What to work on
Only the lines with "middle" in them need to be copied from the listing.

Dataset records
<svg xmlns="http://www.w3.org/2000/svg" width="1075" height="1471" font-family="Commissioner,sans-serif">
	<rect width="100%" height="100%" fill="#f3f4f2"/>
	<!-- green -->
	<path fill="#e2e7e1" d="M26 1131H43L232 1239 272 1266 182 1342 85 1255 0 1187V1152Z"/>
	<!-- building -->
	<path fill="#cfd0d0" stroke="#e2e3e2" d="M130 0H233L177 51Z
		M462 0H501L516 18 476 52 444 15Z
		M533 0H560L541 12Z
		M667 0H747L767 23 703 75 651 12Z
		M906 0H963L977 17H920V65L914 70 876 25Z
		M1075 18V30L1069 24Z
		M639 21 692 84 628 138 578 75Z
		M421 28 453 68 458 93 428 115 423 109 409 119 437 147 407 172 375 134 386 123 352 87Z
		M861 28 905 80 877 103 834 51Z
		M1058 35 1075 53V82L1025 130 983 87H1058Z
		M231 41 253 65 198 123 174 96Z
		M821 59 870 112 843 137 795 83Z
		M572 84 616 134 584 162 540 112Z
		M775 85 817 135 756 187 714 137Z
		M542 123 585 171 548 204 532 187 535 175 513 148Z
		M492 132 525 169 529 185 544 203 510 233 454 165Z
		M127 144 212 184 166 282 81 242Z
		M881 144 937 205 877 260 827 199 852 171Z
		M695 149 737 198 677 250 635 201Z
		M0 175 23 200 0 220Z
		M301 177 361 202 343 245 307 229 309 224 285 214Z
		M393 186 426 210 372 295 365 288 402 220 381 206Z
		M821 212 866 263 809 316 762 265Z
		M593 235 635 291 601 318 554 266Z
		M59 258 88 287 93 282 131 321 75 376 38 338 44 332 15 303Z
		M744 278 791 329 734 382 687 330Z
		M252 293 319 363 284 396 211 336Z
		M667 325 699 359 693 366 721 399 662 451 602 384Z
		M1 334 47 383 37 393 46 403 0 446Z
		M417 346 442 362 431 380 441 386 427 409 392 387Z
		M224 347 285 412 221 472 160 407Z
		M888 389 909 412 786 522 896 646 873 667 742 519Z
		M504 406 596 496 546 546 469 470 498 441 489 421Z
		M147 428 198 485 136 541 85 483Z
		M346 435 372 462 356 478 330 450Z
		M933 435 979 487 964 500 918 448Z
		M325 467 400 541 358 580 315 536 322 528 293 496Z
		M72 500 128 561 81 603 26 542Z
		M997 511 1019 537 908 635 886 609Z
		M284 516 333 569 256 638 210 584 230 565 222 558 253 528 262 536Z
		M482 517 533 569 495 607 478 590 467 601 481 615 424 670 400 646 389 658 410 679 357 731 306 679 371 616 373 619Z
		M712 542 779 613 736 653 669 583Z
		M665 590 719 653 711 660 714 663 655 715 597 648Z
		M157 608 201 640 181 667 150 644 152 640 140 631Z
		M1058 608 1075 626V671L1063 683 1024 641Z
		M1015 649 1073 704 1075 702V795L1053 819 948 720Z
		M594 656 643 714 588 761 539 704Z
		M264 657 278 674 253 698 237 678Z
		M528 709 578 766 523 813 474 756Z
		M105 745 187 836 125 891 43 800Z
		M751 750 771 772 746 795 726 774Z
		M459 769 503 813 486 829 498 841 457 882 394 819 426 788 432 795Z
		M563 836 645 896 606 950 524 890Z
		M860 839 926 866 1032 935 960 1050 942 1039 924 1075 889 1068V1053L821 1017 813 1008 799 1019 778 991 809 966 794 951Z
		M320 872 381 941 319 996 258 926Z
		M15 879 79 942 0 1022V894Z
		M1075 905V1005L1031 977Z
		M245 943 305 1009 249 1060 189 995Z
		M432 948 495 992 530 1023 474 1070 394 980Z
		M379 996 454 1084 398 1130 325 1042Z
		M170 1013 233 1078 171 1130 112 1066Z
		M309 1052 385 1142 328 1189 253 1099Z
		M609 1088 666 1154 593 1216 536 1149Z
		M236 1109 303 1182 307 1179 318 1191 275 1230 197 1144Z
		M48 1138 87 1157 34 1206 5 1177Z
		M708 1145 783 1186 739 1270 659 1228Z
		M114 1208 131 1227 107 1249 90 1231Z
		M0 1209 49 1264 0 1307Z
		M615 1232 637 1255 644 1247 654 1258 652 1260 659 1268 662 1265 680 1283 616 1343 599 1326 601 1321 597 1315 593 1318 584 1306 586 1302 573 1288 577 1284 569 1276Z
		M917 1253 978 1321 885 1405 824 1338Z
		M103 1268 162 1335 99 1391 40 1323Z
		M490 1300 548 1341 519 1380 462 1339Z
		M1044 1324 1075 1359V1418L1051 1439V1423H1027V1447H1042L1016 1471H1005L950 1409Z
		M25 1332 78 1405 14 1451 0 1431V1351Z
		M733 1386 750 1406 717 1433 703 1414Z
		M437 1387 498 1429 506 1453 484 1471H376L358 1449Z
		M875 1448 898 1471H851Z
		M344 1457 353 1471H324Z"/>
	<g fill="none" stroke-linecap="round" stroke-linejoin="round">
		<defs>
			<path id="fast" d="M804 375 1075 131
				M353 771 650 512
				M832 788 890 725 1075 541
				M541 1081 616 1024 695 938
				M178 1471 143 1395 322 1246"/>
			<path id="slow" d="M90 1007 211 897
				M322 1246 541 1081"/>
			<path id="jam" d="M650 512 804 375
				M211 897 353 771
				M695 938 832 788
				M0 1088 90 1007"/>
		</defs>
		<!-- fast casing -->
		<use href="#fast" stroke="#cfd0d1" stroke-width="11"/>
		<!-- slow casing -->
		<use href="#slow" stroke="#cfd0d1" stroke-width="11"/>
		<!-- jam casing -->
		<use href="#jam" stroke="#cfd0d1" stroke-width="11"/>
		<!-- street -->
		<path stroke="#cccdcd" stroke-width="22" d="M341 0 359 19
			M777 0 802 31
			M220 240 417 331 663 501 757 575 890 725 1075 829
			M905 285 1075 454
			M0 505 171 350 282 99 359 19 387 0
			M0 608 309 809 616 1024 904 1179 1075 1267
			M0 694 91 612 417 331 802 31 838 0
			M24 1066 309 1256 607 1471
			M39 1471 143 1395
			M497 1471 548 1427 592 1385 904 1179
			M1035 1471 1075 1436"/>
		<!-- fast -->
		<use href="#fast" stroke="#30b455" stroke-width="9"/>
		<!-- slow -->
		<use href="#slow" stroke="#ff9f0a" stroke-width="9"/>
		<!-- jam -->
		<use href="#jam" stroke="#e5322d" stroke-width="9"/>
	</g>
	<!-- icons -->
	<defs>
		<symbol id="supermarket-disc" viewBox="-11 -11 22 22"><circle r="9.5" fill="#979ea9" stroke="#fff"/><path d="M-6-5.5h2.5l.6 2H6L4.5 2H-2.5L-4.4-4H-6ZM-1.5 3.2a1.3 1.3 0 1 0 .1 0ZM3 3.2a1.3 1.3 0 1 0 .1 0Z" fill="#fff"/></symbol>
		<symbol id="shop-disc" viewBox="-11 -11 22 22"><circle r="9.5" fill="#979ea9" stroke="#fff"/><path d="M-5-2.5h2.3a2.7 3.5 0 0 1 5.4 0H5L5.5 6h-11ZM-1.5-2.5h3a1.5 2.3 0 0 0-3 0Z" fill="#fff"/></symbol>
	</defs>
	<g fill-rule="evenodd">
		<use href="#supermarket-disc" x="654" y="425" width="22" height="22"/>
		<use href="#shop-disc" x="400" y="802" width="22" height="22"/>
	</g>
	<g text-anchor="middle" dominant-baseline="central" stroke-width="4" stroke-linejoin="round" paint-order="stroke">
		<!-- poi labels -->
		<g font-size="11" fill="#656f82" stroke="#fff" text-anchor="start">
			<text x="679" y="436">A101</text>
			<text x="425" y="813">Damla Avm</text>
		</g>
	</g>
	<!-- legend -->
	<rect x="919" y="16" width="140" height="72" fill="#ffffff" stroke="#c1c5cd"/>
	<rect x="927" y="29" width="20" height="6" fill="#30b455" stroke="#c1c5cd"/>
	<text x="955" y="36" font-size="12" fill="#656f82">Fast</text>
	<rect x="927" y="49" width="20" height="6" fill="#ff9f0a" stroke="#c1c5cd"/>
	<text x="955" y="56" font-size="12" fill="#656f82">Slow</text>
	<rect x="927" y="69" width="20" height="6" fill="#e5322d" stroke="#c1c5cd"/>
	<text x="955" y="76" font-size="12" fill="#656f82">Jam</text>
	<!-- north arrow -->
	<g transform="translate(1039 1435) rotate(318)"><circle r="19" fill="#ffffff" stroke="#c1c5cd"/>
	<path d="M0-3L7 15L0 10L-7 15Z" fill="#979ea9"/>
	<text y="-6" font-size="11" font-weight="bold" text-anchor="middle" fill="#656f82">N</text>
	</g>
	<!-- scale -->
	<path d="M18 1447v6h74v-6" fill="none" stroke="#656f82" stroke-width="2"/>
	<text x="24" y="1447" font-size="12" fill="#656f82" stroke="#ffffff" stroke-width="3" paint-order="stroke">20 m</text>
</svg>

Exercise response
	<g text-anchor="middle" dominant-baseline="central" stroke-width="4" stroke-linejoin="round" paint-order="stroke">
	<text y="-6" font-size="11" font-weight="bold" text-anchor="middle" fill="#656f82">N</text>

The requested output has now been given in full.